SOURCE DOCUMENT:
◆ ◆ ◆ ◆

The struggle is real! - Video Promo

Wow! What a crazy month it has been. It's currently 11:42 pm and my project is due in under 15 minutes, my computer is out of space, my rendering program wont work and I still have to up load my project to my teacher.. Oh man! 

But hey, that's the reality of life! Most things don't run smoothly, and that is okay! You just keep on pushing forward even when you seem to be stuck in the middle of a circus. 

I am so excited to share with you my video promo! A collection of some of my work which I hope you will really enjoy! - It's been an adventurous past year both personally and artistically and I can't wait for what's to come! 

 

Source: https://youtu.be/Fc25WR7TtwU

It's OK to say NO!

 

It's raining, it's pouring, 
I wish that I was snoring, 
Should have went to bed, 
Stayed up instead, 
Hated myself in the morning.

◆ ◆ ◆ ◆

Extracted page text data:
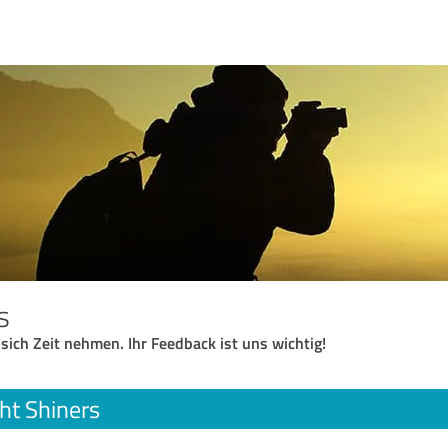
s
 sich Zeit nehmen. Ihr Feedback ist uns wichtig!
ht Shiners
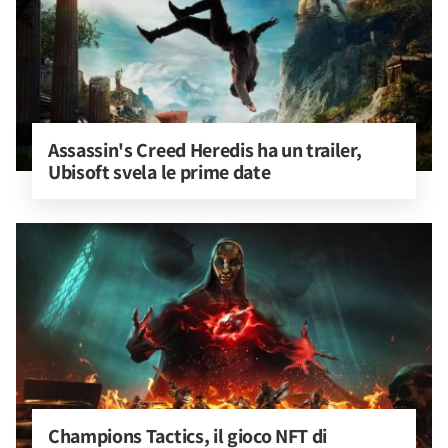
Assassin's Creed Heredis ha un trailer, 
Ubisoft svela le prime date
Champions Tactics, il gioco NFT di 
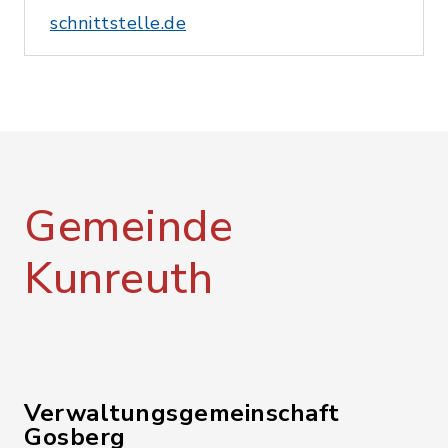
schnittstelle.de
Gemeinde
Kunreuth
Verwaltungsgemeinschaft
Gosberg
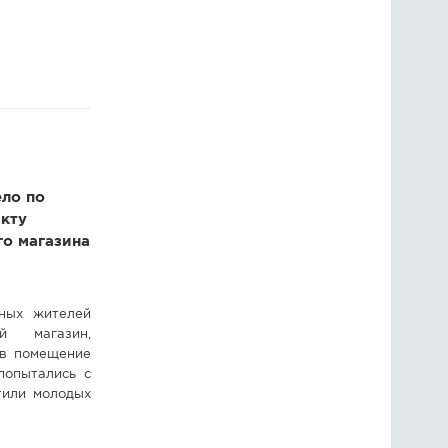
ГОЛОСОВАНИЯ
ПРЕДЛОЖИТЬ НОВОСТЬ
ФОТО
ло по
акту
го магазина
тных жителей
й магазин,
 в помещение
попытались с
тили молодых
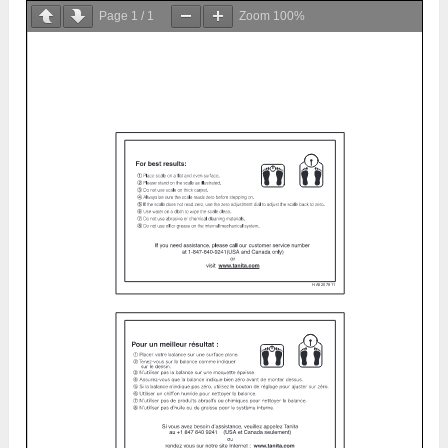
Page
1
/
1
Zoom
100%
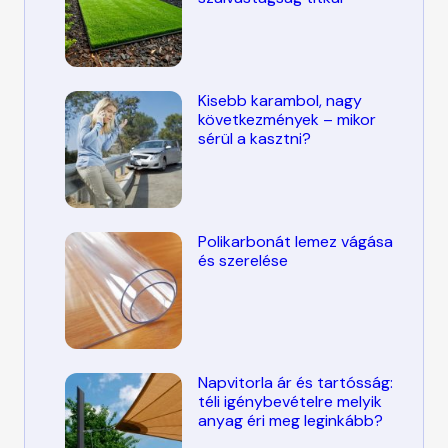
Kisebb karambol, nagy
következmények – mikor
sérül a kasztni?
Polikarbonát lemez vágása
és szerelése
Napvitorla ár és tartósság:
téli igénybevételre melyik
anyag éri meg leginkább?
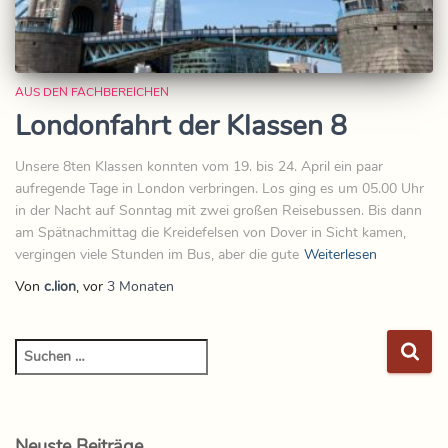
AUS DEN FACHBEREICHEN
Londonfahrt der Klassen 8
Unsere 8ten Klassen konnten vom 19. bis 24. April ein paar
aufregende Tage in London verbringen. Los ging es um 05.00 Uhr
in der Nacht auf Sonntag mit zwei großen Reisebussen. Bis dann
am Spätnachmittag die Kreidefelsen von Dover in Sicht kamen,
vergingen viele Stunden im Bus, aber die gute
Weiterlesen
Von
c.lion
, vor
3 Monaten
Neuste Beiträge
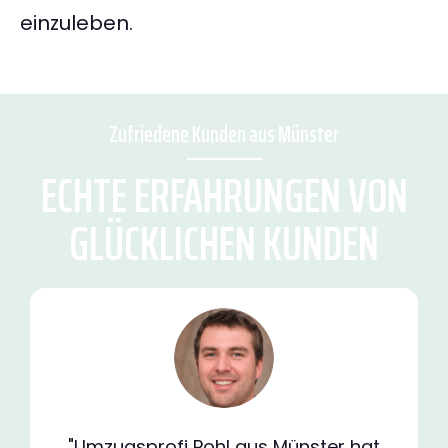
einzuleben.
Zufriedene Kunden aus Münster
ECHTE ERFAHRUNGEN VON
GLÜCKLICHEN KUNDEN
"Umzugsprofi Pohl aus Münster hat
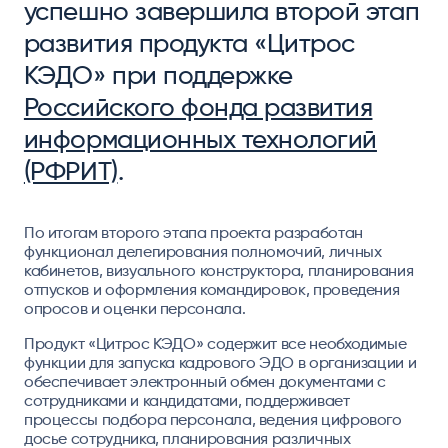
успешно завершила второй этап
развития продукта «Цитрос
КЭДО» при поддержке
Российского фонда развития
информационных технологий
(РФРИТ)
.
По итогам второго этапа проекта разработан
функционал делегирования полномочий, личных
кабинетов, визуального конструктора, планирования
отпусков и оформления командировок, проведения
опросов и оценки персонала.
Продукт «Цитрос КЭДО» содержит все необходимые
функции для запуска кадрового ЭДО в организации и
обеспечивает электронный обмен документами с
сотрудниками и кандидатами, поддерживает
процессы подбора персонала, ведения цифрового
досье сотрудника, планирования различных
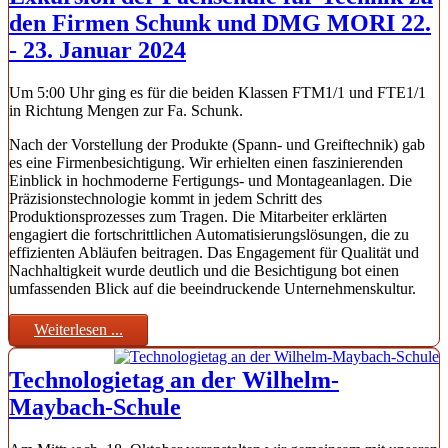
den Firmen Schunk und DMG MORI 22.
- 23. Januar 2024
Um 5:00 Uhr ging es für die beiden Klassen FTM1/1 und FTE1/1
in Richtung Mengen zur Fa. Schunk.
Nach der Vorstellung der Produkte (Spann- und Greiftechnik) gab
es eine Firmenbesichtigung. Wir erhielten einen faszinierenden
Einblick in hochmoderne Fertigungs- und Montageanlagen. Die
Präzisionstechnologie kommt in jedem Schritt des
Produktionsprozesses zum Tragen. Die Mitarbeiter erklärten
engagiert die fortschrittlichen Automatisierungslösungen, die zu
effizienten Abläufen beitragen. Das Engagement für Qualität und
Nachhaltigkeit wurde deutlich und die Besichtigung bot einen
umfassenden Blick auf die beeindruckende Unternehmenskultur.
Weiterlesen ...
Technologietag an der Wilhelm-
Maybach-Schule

◆ ◆ ◆ ◆

WORK ITEM:
Answer these about the post:
1. What time does the writer say it currently is?
2. What is the writer excited to share?
3. In the rhyme, what does the speaker wish?
The extracted page text data is separate material, apart from the post.

TASK ANSWER:
1. 11:42 pm
2. Their video promo, a collection of some of their work
3. That they were snoring